* _EXTRAIT CHOISI_
.....

Tracer mon chemin tortueux à travers les 288 pages d'un texte en langue allemande fraîchement imprimé m'a conduit, durant le mois d'août, dans un accès extrême de surmenage, à des moments d'anxiété. J'avais peur de dénaturer, même légèrement, le sens des paroles de l'ancien pape, je paniquais en me demandant quand je terminerais mon propre livre (que je devais remettre à l'éditeur ce même mois) et, plus grave que le reste, je ressentais un sentiment global de culpabilité parce que je négligeais ma femme et mon fils durant cees congés d'Août (August Bank Holiday).

Tel était le maelström d'émotions complexes qui tourbillonnaient autour de mon petit bureau dans un coin exigu de notre appartement, où j'étais penché sur un ordinateur portable en équilibre précaire entre les piles de livres et de dictionnaires. J'émergeais de temps en temps pour lire une histoire à notre bébé, ou mangeais une miette de dîner. Mais à ces occasions, mon regard errait encore tandis que je cherchais la meilleure façon possible de traduire des mots allemands difficiles. Gezecht, par exemple, qui signifie «picoler» ou «consommer de grandes quantités d'alcool», que le pape émérite utilise pour décrire les activités d'un petit groupe auquel il se joignait pour les débriefings d'après-session dans le quartier romain de Trastevere pendant le Concile Vatican II.
Mais l'image de "théologie sur un évier de cuisine" (kitchen sink theology) que je viens de décrire n'est pas l'entière vérité. Car, bien que je fusse à des milliers de miles de la scène que le pape émérite décrit comme l'environnement optimal pour une étude attentive, le fait demeure que - comme l'intervieweur du pape retiré, Peter Seewald, le dit lui-même - «Dans la beauté de la langue [de Benoît XVI], la profondeur de sa pensée nous emmène vers les hauteurs». Au milieu de toutes les difficultés qui m'entouraient, il y avait largement de quoi me tenir pleinement impliqué par le texte, tandis que je suivais tous les tours et détours de la vie remarquable de Ratzinger, et naviguais vers les hauteurs sur les ailes de sa magistrale intelligence.

Il est vrai que cela n'a pas été un choc pour moi. Je me suis converti à l'Église en 2008, et je crois que Joseph Ratzinger a dit un jour que l'Église de l'avenir sera une Eglise de convertis, tout comme elle l'a été pour la première génération de chrétiens. Ceux qui se sont convertis entre 2005 et 2013 peuvent donc à juste titre être appelés «Génération Benoît», et ont tendance à partager une préoccupation pour le patrimoine intellectuel de l'Europe, une ferme croyance dans le pouvoir formateur de la liturgie et la pratique de la piété, et - comme en témoigne leur nom même - un sentiment de contemporanéité dynamique combinée avec une profonde fidélité à la mission sacramentelle de l'Église.

.....

* _PROBLÈMES À RÉSOUDRE_
1 > Répondez à ces questions sur l'extrait choisi :
(a) Combien de pages compte le texte en langue allemande mentionné au début ?
(b) Quels sens l'extrait donne-t-il au mot allemand « Gezecht » ?
(c) En quelle année a eu lieu la conversion à l'Église évoquée vers la fin ?
2 > Recopiez le passage de l'extrait choisi qui s'ouvre sur les mots « Tel était le » et se referme sur « Concile Vatican II. », en substituant « Monti » à « Trastevere ».

.....

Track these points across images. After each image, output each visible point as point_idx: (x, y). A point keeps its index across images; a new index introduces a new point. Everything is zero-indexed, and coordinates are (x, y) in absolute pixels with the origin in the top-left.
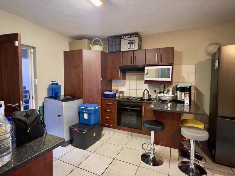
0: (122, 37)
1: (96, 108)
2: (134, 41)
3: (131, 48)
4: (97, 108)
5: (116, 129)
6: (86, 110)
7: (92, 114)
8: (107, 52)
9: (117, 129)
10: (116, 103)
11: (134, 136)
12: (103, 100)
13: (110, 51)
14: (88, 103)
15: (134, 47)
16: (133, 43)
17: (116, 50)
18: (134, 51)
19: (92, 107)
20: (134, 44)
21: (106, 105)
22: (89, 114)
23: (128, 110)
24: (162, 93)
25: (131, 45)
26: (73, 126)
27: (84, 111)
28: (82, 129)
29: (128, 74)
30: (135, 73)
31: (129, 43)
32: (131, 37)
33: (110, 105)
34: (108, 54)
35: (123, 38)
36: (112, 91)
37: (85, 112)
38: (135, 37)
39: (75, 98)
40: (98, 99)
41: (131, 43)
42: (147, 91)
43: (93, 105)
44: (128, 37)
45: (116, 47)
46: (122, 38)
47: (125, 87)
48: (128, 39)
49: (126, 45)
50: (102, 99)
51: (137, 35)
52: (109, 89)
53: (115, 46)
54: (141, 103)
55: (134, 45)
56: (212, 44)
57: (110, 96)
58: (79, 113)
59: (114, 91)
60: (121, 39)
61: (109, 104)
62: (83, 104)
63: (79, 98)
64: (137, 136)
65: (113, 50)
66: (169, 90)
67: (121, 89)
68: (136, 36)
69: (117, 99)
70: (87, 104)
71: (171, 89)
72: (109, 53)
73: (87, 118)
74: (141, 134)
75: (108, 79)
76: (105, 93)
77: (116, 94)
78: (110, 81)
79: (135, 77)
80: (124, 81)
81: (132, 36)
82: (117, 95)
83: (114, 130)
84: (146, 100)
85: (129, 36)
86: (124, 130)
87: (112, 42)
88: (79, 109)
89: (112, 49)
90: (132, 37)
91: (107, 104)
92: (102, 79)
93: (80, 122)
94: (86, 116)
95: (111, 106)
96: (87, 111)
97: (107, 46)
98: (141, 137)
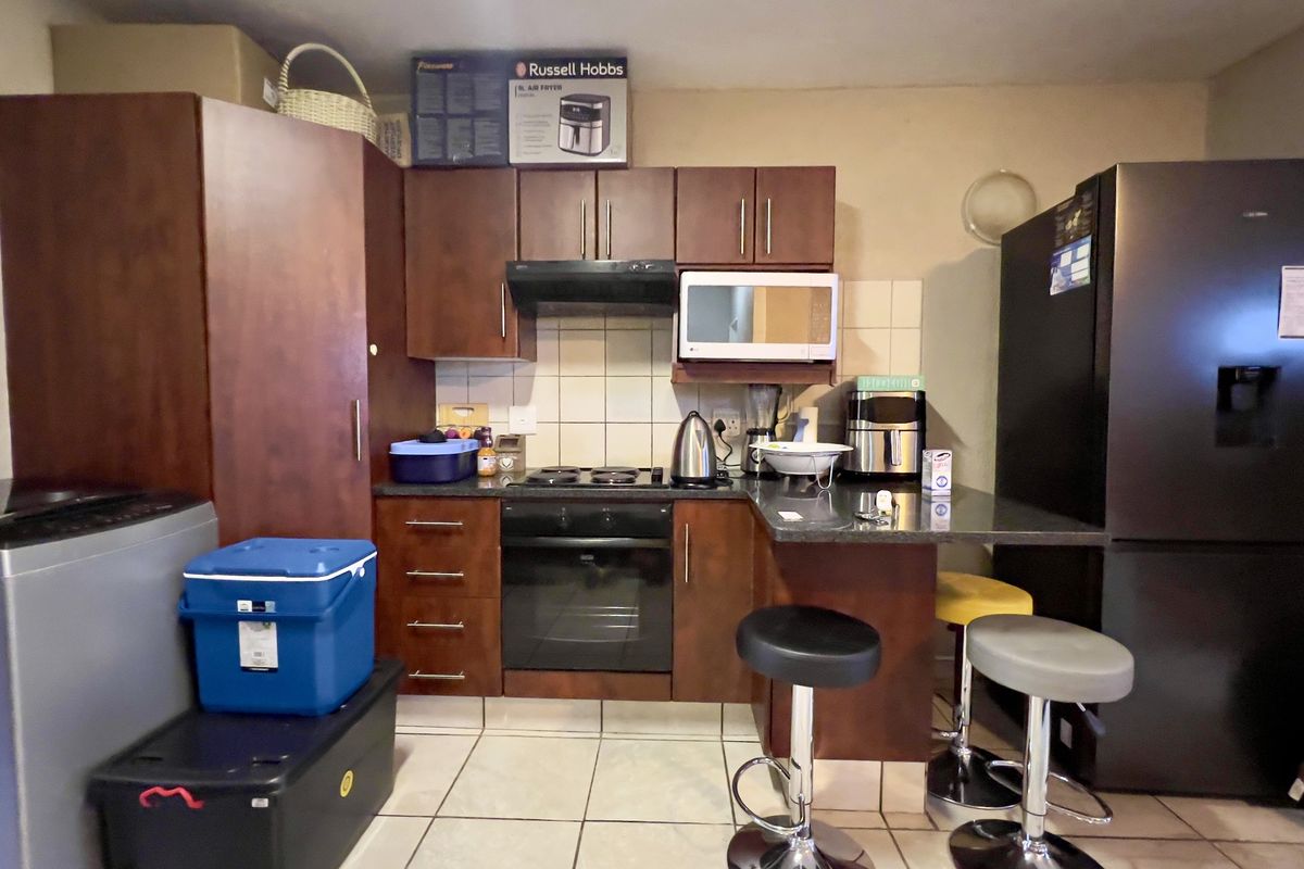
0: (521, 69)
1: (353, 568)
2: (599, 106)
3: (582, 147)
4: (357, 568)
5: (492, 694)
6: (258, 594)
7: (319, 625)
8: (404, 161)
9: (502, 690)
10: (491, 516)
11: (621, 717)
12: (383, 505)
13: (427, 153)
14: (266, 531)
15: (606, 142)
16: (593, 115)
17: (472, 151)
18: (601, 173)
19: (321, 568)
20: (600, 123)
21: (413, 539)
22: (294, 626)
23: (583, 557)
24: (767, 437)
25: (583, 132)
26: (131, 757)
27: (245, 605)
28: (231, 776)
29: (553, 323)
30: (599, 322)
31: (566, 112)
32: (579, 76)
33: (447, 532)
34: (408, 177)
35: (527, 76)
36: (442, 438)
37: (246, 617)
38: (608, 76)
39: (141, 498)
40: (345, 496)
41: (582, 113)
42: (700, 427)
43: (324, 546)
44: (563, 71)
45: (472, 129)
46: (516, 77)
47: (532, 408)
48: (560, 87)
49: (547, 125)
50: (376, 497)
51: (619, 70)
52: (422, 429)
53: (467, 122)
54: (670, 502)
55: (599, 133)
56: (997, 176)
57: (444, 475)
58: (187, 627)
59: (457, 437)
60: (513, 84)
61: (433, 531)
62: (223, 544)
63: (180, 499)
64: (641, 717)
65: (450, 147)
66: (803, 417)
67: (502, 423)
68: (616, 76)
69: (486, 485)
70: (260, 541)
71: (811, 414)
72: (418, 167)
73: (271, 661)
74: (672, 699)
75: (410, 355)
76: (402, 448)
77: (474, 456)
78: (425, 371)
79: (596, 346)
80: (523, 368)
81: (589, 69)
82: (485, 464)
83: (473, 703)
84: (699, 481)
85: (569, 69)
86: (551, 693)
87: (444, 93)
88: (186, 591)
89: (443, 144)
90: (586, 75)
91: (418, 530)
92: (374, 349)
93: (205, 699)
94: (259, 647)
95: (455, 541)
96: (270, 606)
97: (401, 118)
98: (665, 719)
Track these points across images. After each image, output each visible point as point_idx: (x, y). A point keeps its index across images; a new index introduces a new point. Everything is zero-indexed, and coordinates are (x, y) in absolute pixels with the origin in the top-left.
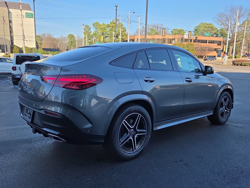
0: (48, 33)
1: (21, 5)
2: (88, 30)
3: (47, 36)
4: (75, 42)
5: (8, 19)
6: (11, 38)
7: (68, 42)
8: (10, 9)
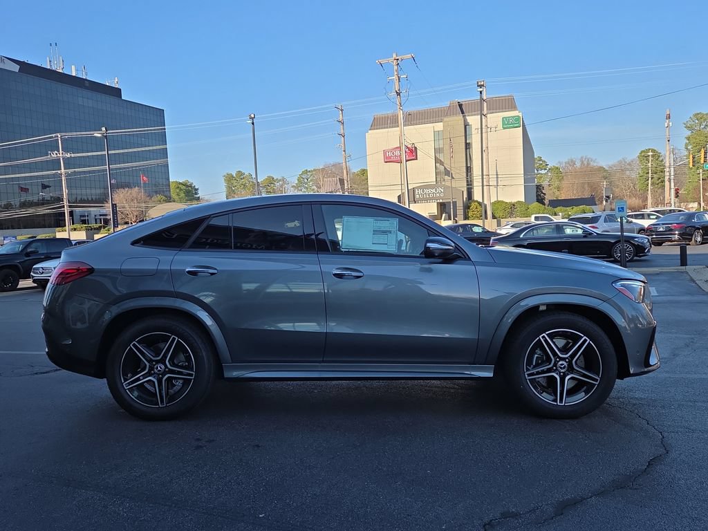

.....

* _SOLUTIONS PAR TÂCHE_
1 >
(a) 288 pages.
(b) « Picoler » ou « consommer de grandes quantités d'alcool ».
(c) En 2008.

2 >
Tel était le maelström d'émotions complexes qui tourbillonnaient autour de mon petit bureau dans un coin exigu de notre appartement, où j'étais penché sur un ordinateur portable en équilibre précaire entre les piles de livres et de dictionnaires. J'émergeais de temps en temps pour lire une histoire à notre bébé, ou mangeais une miette de dîner. Mais à ces occasions, mon regard errait encore tandis que je cherchais la meilleure façon possible de traduire des mots allemands difficiles. Gezecht, par exemple, qui signifie «picoler» ou «consommer de grandes quantités d'alcool», que le pape émérite utilise pour décrire les activités d'un petit groupe auquel il se joignait pour les débriefings d'après-session dans le quartier romain de Monti pendant le Concile Vatican II.